Kill the death penalty!
MONDAY’S ruling by the Privy Council that Trinidad and Tobago’s mandatory death penalty is constitutional and can only be made otherwise by an act of that Parliament, is being viewed by two major human rights watchdog groups in Jamaica as a clear indication that the legislature here should remove the provision from its own law books.
Reacting to the ruling on Tuesday, Mickel Jackson, executive director of rights group Jamaicans for Justice (JFJ), said, “JFJ believes that the time has come for the Government to move ahead with the abolition of the death penalty. It is important that Government of Jamaica complies with its obligations to protect human rights and we urge the Ministry of Constitutional and Legal Affairs to place on its legislative agenda the removal of the death penalty”.
According to Jackson, “while Jamaica has settled the issue of the mandatory death penalty and we are perhaps guided by the principle of the ‘rarest of rare’ and ‘worse of the worst’, the very existence of the death penalty in law undermines human rights standards”.
“JFJ opposes the death penalty no matter the circumstances. Not only is it barbaric and inhumane, but we contend that when you have a flawed justice system that is under-resourced, mistakes will happen. The death penalty is irreversible and will disproportionately affect those from disadvantaged socio-economic backgrounds,” she told the Jamaica Observer.
Said Jackson, “We have heard the public calls for its resumption amid the high crime levels. However, the death penalty offers no deterrent to crime or its reduction. What is needed, however, is an evidence-based and intelligence-driven approach to crime that would tackle the issues at its root. What Jamaica needs is comprehensive justice reform that will ensure that effective and timely investigations are undertaken, and the court system is equipped to bring swift justice”.
The London-based Law Lords were asked to deliberate the constitutionality of the Republic of Trinidad and Tobago’s death penalty based on an appeal by murder convict Jay Chandler who was sentenced to death by hanging in August 2011.
In the case which was heard in November 2021, the main question raised was whether the mandatory death penalty for murder is contrary to the constitution adopted in 1976 when the State became a republic. This, on the ground that the 1976 Constitution required that the 1925 Act be modified to remove the mandatory death sentence for murder and to replace it with a discretionary death sentence. This discretion would allow the court to take account of the circumstances of the killing.
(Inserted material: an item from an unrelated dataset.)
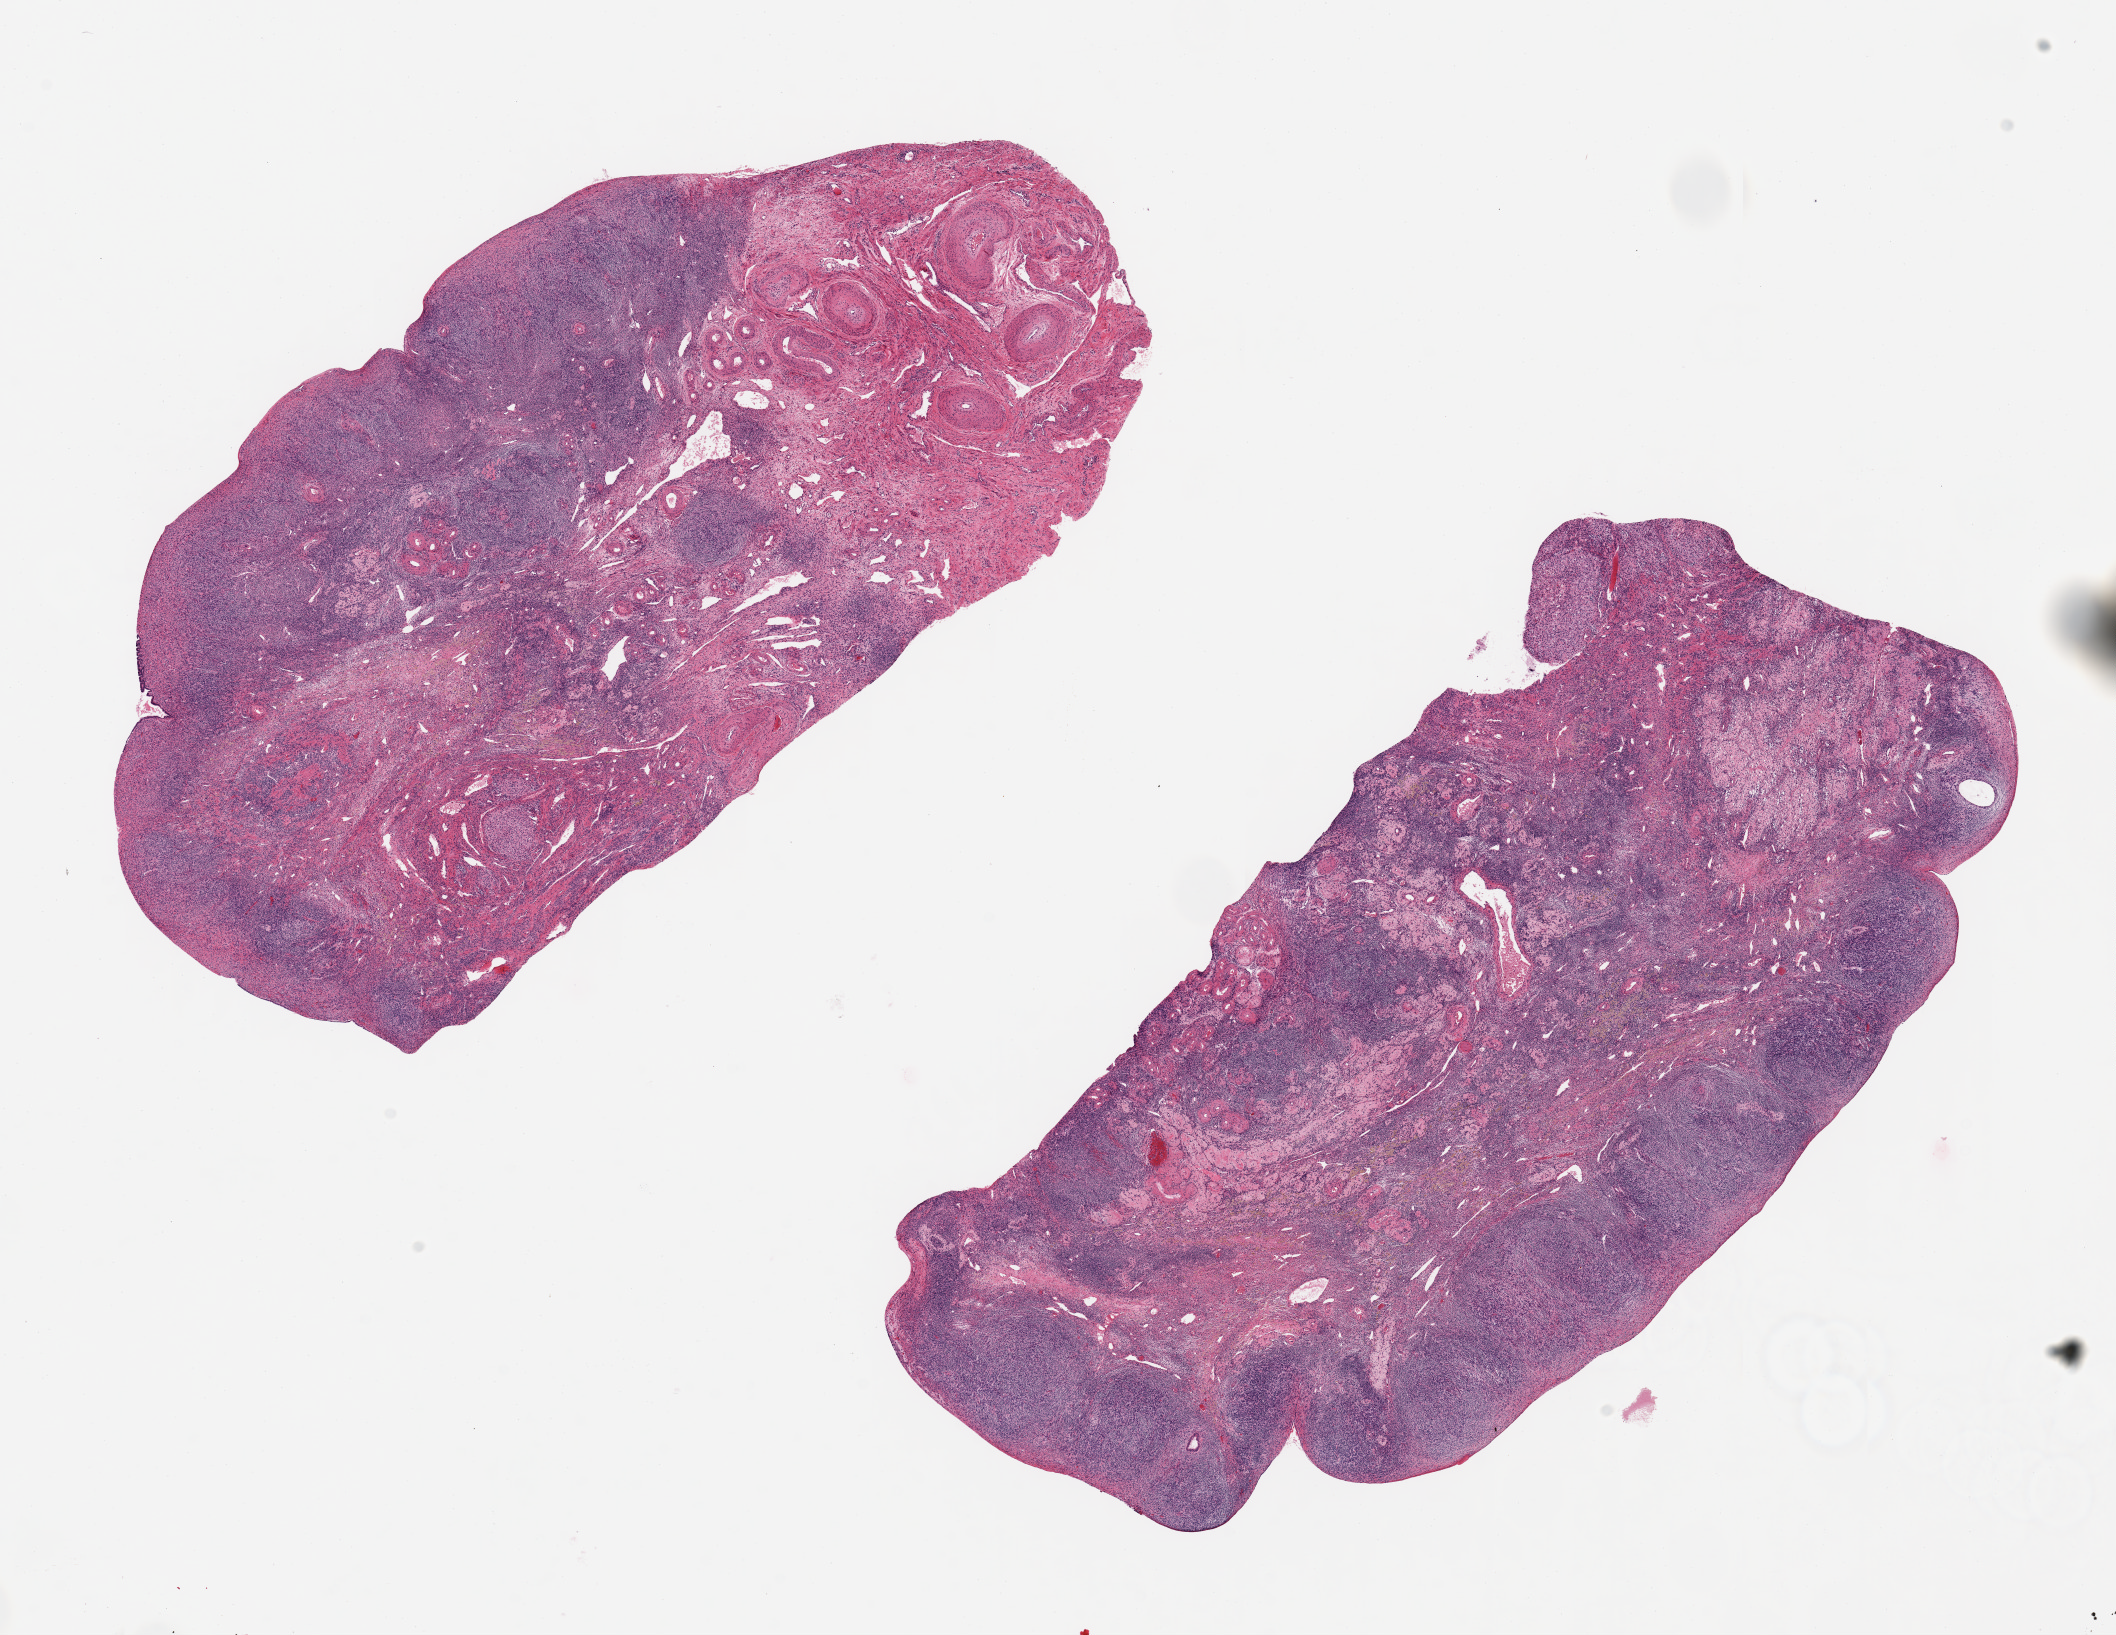
Whole-slide image, hematoxylin and eosin (H&E) stain — a low-resolution overview of the entire scanned area, about 16.7 x 12.9 mm (acquisition: 20x scan). PAXgene-fixed paraffin-embedded (PFPE) section. Sampled site (target tissue): ovary. Donor tissue sample. Donor sex: female.
Pathologist's review note for this sample: 2 ~9x5mm aliquots. No visible ova, involuted corpus luteum noted.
In its judgement, the Privy Council considered whether the 1976 Constitution prohibits Parliament from enacting a mandatory punishment to be inflicted on all persons who commit a particular crime.
“The answer is that it does not,” the Privy Council ruled on Monday.
However, the Law Lords said,“It is striking that there remains on the statute book a provision which, as the Government accepts, is a cruel and unusual punishment because it mandates the death penalty without regard to the degree of culpability. Nonetheless, such a provision is not unconstitutional.”
Further, head of Stand Up For Jamaica’s Carla Gullotta noted that as powerful as the Privy Council is, it cannot overrule a country’s sovereign laws, while arguing that the judgement nevertheless made a powerful statement.
“It is not in the hands of the Privy Council, but it remains a fact that the principle of keeping the death penalty is wrong. All the examples we are looking at in the world do not show that countries have benefitted from the death penalty at all and the tendency is to abolish it. Every year there are more countries that abolish it.
“I think it would be a significant step moving forward in the defence of human rights in general, but I think there is a strong resistance towards two things in Jamaica: one, the abolition of the death penalty and two, the elimination of the buggery law and both are keeping Jamaica in a position where it is privileging discrimination,” Gullotta told the Observer.
In March this year amidst concerns from the JFJ about utterances by Prime Minister Andrew Holness indicating support for the reimposition of the death penalty, Minister of Legal and Constitutional Affairs Marlene Malahoo Forte said she was of the view that its reintroduction would not be a backward step as felt in some quarters.
“I do not share the view that implementation of the death penalty would be a retrograde step,” the newly minted minister of legal and constitutional affairs, who was formerly Jamaica’s attorney general, stated. She, however, noted that her “personal view” was not to be seen as “an indication of what the Government will or will not do”.
According to Malahoo Forte, while she harbours “concern about the use of the death penalty”, she was also of the opinion that, “more than anything else I do believe that when you have penalties if you are not going to use them, get rid of them, if you have them, use them”.
Capital punishment remains in the books in Jamaica but may only apply in certain aggravated murder convictions. However, there have been no executions since 1988.
“Though challenged however, those in leadership must always ensure the rights of citizens are protected and the principles of our democracy upheld. It is for that reason that JFJ was in fact concerned last year around the hyperbolic utterances that would have been made around proposed legislation that would see the death penalty imposed for gun offences.
“We say that any imposition of the death penalty would not only be a regressive step in a maturing democracy, but one ultimately would see no reduction in crime,” Jackson argued on Wednesday.